All snapped in a two hundred yard stretch of the Santa Cruz boardwalk.

The speed and stealth of the small Panasonic G3 are ideal for this sort of thing where people are the subject. All except the one from last (14-45mm kit lens) taken using the Olympus MFT 9-18mm lens, a real crackerjack of an optic, and small to boot.

Machismo

The 275GTB.

If you are into classic cars, the next smartest thing to attending the practice weekend at Laguna Seca one week before the official zooed event is to find yourself mooching around the streets of Carmel, CA early on the Tuesday morning before the big weekend, when Ocean Avenue and the adjacent side streets are closed to traffic and the Ferraris and other lesser marques line up on show, garage queens all in a row. Sadly, most of these machines never drive further than to and from the transporter, but the eye candy on display is undeniable and, if you rise early, there are no crowds to interfere with viewing or snapping.

There were several of Sergio Pininfarina‘s timeless designs to be seen, not least a brace of what has to be the most purely masculine body he ever penned, the 275GTB.
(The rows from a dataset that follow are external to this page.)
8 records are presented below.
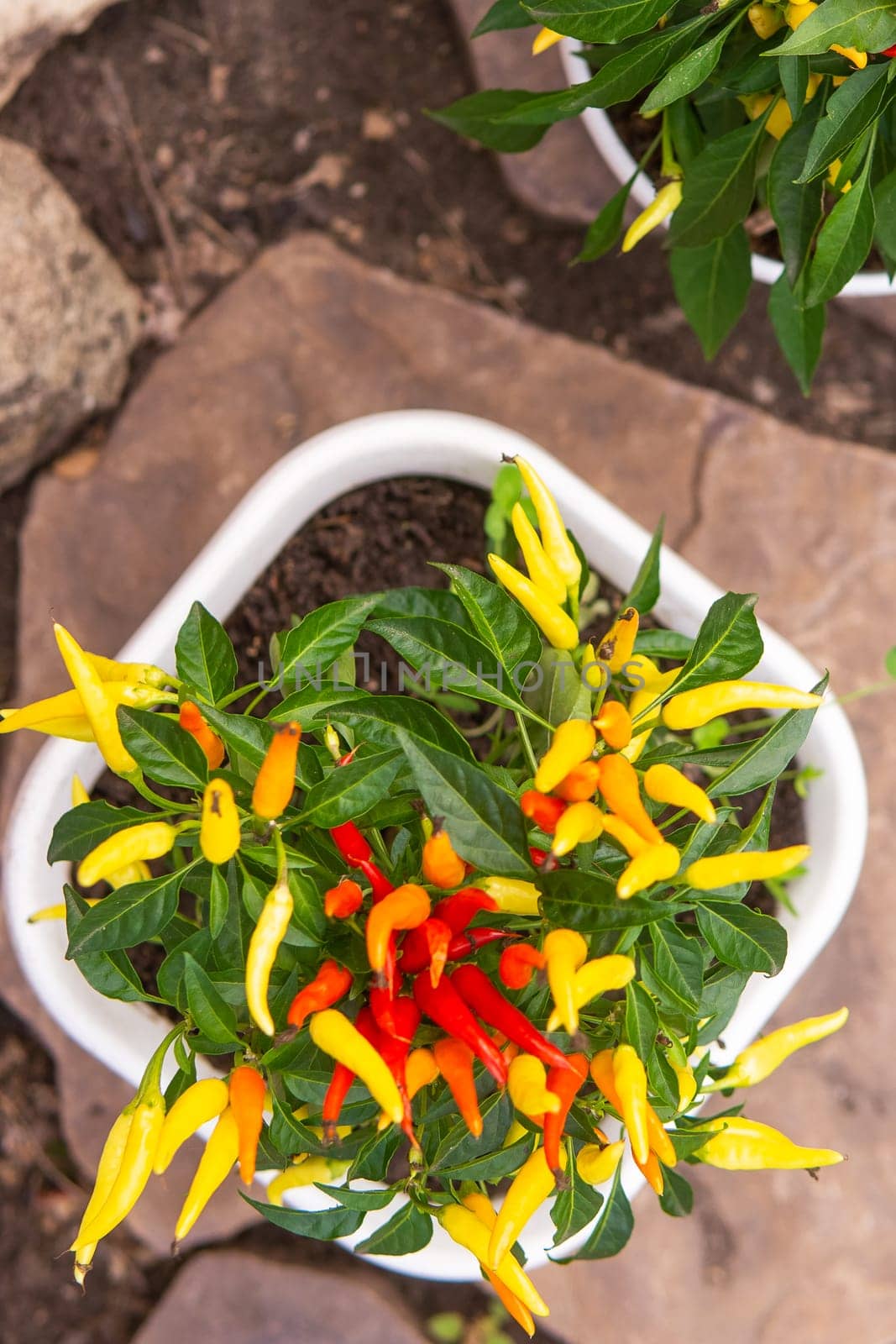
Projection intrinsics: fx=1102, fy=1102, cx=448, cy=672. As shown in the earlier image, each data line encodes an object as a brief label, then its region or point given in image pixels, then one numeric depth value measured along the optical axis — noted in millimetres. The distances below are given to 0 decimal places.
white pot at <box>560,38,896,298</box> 1019
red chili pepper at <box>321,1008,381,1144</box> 547
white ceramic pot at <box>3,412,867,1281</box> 898
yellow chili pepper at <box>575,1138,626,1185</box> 650
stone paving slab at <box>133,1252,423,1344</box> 1218
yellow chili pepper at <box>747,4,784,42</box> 697
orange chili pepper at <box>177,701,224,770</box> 582
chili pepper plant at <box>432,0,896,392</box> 661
The 275GTB – machismo art.

My son, a man of fine taste, opted for Pininfarina’s later 365, much to Bert the Border Terrier’s dismay:


Pininfarina 365 body.

At least Winston had the good sense not to go for the Yecch, the latest model solidly aimed at New Money and appropriately registered:


2013 Italia 458 Spider.

These things are beginning to look like that most tasteless of vehicles, the Lamborghini, Rolex, gold chains and all.

Finding Yourself

Yeah! right.

A linguist was explaining how double negatives in various languages mean different things. In English, a double negative is a positive – a construct beloved of lawyers who always seek to obfuscate clarity in the interest of charging higher fees. Can you say “not dispositive”? In Russia, on the other hand, double negatives act to reinforce the negative. If a single negative is bad, a double negative is doubly so. Doubtless a linguistic rule which is especially useful in describing any of their leaders of the past ten centuries or so.

That same linguist then went on to explain, however, that there is no language on earth where a double positive connotes anything other than affirmation.
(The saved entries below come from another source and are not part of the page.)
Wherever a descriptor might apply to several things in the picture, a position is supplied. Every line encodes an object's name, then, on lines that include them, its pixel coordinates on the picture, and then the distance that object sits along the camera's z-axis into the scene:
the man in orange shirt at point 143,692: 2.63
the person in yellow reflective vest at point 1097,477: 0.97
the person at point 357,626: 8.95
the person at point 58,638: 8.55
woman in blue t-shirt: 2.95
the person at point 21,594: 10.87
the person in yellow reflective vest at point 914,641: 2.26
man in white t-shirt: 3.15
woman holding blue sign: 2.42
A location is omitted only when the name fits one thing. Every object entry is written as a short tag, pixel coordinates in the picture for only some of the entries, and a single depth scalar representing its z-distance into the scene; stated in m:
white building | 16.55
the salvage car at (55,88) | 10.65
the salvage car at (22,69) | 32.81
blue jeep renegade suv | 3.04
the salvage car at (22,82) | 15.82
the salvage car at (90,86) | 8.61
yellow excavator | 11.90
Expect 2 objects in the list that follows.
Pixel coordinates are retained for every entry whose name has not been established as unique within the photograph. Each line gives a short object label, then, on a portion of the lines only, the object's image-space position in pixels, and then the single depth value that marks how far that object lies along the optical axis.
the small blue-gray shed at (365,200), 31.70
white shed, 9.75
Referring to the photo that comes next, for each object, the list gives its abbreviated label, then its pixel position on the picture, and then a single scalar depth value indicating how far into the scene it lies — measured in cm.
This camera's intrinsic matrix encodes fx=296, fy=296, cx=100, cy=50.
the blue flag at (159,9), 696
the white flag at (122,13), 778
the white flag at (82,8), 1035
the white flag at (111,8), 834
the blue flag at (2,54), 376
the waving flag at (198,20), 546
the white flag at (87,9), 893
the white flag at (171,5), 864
Then a voice from the back of the hall was heard to say: “Yeah! right.”

And “Yeah! right.” was very much my reaction on reading this sign in Balmy Alley in San Francisco’s Mission District:


“See yourself seeing yourself”

Usual ’60s claptrap designed to part the naïve from their cash, was my reaction. Then I checked out the web site of this business and it actually proves to be anything but pseudo-psychological bull.

Here’s a snippet:


From Outerbody.org.

Given that a knowledge of how others see us is worth a whole lot more than any amount of education, this seems like a pretty clever idea.

Speaking of linguistics, when I was an English schoolboy one of the more charming expressions of enthusiasm, cloaked as it is in the English love of understatement, was “That’s not half bad”. Meaning it’s really awfully good. Outerbody.org’s idea is really not half bad at all.